大学時代に買った本が1,000冊か2,000冊かある。恥ずかしいことに、ほとんど未読だ。開いてすらいない本もある。書評を読んで興味を持って買ってそのままといった本だ。小西甚一「日本文藝史」全5巻など、結構貴重な本もある。すべて私の将来のためにと親が蓄えておいてくれた貯金を私が食いつぶして買ってきた。馬鹿じゃないのか――
――そのとおりである。
実家に帰ってくるのは盆と正月、年に2回なので、読みたい本はその機会にキャリーカートに積んで埼玉に帰るか、親に連絡して小包で送ってもらうかする。
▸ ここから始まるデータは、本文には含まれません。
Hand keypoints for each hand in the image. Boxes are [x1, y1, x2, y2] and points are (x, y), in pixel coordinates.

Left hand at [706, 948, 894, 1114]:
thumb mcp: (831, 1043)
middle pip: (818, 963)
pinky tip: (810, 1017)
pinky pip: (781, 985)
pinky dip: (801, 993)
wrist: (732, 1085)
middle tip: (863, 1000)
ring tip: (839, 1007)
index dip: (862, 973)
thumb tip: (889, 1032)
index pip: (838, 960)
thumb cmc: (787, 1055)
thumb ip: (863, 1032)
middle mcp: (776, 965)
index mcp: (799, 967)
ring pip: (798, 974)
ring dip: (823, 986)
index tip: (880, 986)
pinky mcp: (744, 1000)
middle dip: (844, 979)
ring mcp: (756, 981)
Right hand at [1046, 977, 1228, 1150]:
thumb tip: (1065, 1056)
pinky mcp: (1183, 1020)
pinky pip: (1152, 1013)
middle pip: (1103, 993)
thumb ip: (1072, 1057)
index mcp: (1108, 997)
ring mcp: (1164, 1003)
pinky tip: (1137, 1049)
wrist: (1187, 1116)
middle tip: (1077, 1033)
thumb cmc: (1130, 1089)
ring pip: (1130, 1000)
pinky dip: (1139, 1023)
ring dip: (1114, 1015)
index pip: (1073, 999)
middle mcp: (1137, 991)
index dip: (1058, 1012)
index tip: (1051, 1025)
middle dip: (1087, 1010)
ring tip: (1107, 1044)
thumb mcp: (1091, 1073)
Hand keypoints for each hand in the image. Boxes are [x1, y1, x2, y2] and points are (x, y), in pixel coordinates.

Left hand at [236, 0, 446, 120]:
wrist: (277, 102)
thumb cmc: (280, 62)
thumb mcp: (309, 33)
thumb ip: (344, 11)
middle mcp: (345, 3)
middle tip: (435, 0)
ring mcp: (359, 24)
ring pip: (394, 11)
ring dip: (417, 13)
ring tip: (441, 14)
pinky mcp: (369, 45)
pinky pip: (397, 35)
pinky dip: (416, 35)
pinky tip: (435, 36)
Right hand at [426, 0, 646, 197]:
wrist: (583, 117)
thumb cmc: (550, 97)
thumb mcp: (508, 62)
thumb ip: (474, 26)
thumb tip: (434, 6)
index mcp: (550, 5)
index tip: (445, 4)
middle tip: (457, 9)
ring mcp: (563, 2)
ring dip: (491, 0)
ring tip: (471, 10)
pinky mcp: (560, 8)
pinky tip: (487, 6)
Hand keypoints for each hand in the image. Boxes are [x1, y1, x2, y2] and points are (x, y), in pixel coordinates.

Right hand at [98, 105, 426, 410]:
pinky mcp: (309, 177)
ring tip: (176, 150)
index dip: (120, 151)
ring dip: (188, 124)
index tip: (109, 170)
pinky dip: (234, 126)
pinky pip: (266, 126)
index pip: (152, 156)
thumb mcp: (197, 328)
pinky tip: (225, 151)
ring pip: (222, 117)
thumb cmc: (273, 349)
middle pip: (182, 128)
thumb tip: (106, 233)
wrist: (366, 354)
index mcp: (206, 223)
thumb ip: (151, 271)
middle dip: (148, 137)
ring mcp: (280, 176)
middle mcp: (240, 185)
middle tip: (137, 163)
それでも読まなかったりするから、始末がわるい。
せっかく帰ってきたので、この積読本の山……山脈……いや、大陸……を少しでも楽しもうと思って、片っ端から斜め読みすることにした。「フォトリーディング雑感」でも記したように、読書における内容のチートっていうのは意外と効く。書店で立ち読みしただけだけれど本当に頭がよくなる1分間勉強法に書いてあったように、右手で本をホールドして左手でパラッパラッとページをめくってみることにした。だいたい、一秒に一回めくっていく。
この方法のココロは、要するに家の中で立ち読みするということだ。変な話だ、と皆思うかもしれないけれど。
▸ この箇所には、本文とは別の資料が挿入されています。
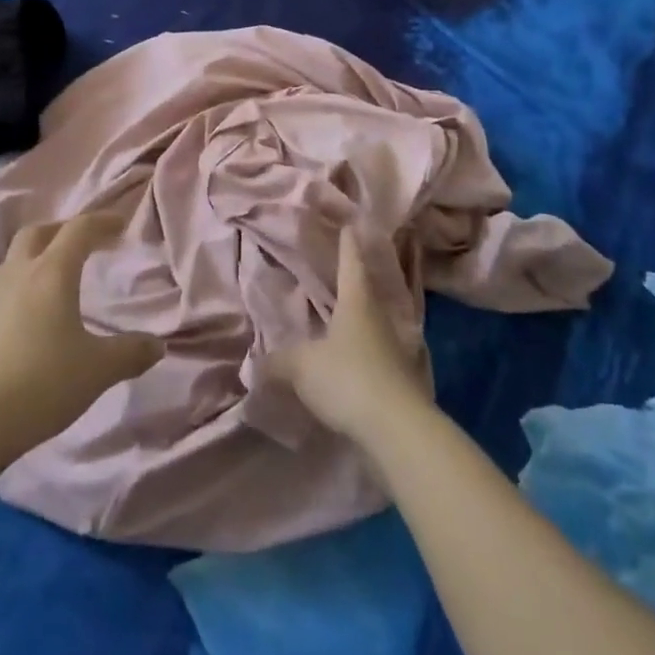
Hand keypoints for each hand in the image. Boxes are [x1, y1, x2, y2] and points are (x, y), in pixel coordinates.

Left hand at [0, 214, 163, 468]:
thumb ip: (130, 353)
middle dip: (65, 230)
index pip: (79, 229)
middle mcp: (18, 273)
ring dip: (40, 254)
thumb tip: (157, 345)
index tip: (121, 224)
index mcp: (52, 272)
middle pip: (40, 232)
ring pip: (16, 257)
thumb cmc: (39, 384)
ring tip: (59, 276)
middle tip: (86, 242)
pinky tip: (32, 313)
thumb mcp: (96, 371)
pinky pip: (4, 285)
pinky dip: (23, 283)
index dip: (102, 222)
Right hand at [267, 229, 433, 444]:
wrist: (397, 430)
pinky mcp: (400, 380)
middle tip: (341, 268)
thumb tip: (254, 363)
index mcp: (356, 302)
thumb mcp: (302, 367)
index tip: (349, 225)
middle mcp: (379, 318)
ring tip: (344, 315)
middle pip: (366, 291)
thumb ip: (278, 362)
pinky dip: (364, 352)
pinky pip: (377, 355)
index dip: (347, 244)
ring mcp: (395, 349)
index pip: (351, 263)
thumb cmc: (347, 378)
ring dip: (360, 319)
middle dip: (354, 280)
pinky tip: (352, 360)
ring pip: (374, 324)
その効果はさておき、書棚に向かう自分が、これまでとは何か違うことに気がついた。
いろいろな本に、いろいろな誰かの存在が重なってみえる。それはたいてい著者ではなくて、その本を読んでいるとウェブで言っていた人たちだ。
「ルー・ガルー」は誰某が読んでいた。「レ・ミゼラブル」のユゴーは誰某の研究テーマだ。「論理学をつくる」を誰某がブログで精読していた。誰某は論文で「遊びと人間」に言及していたな。誰某はラディゲを読んでいるとtwitterで言っていた。「ハザール事典」を誰某は面白いと言っていた。等々。
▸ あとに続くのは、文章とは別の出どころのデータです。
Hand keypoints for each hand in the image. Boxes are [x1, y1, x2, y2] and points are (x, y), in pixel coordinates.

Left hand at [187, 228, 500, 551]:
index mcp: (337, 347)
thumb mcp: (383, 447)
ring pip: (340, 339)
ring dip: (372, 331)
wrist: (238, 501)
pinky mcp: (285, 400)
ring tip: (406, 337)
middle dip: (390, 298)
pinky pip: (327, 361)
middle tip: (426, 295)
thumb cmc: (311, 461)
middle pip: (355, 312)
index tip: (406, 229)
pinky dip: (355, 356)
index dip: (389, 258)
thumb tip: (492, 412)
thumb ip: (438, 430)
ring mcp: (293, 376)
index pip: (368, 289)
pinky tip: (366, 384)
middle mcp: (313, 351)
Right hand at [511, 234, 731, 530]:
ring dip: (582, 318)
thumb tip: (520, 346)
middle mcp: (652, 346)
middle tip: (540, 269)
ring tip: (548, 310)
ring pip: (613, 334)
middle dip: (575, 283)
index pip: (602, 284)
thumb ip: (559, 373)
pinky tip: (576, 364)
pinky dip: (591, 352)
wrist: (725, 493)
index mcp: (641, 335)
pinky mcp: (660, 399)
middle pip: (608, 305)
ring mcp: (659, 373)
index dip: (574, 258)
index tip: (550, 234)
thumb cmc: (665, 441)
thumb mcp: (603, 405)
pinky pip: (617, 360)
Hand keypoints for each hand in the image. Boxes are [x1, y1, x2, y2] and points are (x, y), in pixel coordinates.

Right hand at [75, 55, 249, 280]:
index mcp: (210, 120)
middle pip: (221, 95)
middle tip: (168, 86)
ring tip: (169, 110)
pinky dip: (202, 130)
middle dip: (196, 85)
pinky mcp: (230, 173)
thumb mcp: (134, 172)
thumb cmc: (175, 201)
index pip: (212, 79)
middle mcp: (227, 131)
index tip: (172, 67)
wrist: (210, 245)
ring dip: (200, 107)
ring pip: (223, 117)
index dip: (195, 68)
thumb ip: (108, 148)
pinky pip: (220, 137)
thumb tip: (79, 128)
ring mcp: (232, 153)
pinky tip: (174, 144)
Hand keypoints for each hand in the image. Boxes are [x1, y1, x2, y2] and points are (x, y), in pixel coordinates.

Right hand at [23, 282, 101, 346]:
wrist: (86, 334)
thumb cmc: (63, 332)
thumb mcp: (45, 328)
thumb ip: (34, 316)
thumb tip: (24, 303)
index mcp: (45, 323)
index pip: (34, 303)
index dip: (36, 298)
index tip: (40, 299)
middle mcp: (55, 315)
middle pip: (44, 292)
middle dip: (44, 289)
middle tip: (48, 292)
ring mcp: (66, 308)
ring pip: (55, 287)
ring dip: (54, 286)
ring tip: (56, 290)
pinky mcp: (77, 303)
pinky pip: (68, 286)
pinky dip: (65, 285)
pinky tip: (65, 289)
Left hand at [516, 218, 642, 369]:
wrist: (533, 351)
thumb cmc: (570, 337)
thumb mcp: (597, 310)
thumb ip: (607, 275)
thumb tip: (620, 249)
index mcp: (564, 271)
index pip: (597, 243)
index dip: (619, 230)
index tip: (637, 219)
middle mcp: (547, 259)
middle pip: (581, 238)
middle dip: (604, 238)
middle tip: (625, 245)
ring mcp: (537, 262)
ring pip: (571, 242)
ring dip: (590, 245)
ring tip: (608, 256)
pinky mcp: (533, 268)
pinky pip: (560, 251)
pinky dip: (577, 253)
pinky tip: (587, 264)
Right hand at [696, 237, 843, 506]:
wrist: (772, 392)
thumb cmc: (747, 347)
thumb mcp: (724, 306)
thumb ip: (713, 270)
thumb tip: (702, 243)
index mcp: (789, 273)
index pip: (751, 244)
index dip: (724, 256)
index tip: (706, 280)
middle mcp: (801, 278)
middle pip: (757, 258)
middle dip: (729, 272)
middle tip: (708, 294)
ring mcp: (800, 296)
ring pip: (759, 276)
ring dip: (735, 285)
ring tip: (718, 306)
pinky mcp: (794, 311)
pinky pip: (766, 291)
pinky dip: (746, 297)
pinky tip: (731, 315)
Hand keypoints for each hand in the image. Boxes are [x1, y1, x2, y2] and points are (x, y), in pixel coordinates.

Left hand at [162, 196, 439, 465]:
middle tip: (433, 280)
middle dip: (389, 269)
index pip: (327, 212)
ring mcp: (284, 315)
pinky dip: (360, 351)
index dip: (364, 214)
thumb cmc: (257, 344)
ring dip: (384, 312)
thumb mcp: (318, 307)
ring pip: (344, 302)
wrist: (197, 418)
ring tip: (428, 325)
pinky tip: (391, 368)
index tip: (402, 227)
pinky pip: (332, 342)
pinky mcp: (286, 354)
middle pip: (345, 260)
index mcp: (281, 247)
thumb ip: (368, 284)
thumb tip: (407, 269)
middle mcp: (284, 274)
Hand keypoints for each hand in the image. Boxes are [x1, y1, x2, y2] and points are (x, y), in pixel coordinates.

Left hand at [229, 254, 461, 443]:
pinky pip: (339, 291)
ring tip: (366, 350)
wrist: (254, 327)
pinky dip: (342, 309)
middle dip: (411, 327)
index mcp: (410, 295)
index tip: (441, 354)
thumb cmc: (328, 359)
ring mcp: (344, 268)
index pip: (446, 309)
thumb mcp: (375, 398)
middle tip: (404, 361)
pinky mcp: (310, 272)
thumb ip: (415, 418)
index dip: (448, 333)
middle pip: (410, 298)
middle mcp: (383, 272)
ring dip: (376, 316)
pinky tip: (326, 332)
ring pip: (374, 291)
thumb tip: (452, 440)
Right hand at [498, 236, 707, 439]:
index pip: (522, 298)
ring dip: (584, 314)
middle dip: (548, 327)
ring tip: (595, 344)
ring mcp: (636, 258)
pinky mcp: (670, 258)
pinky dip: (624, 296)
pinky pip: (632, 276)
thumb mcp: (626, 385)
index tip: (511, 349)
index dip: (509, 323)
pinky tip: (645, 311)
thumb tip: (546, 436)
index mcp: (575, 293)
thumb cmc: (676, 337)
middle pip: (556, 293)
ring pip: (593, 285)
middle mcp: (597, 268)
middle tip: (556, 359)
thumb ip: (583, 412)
先週末27日にもFMNAKAさん主催の本屋めぐり@OAZO丸善があって、何冊か本を買った。半年前、同じように本屋めぐりが池袋ジュンク堂で開催されたときに、「国際紛争―理論と歴史」はFMNAKAさんに薦められて買った。
先ほど読み終えた城山三郎男子の本懐 (新潮文庫)」にしても、以前に友人オカが読んだと言っていたのを覚えていて、27日に丸善で買ったものだ。読書が連鎖していく。
決して読書会のようなかたちにはなってないのだけれど、ここには「みんなで本を読む」という場ができてきている。本を読みあう場所から発する雰囲気を、自分の書棚から感じることができる。そうすると読書がすすむ。斜め読み・飛ばし読みがすすむ。その本を読んだ人とのつながりも太くなったように感じられる。
きのう友人が「何か課題書をきめてネットで同時多発的に書評するとおもろいんちゃうか」と言っていた。上で述べた感慨に近い。ただ、上の話はそこまでみんなの参加を要求するものではなくて、非常に個人的な読書体験同士が意図せずしておのづから共鳴していく感覚である。
かつてはたかだか数人の顔が浮かぶだけだった。それが、今年、2008年は以前よりも深くウェブに飛び込んでいったがために、もっと多くの人の顔が浮かぶようになった。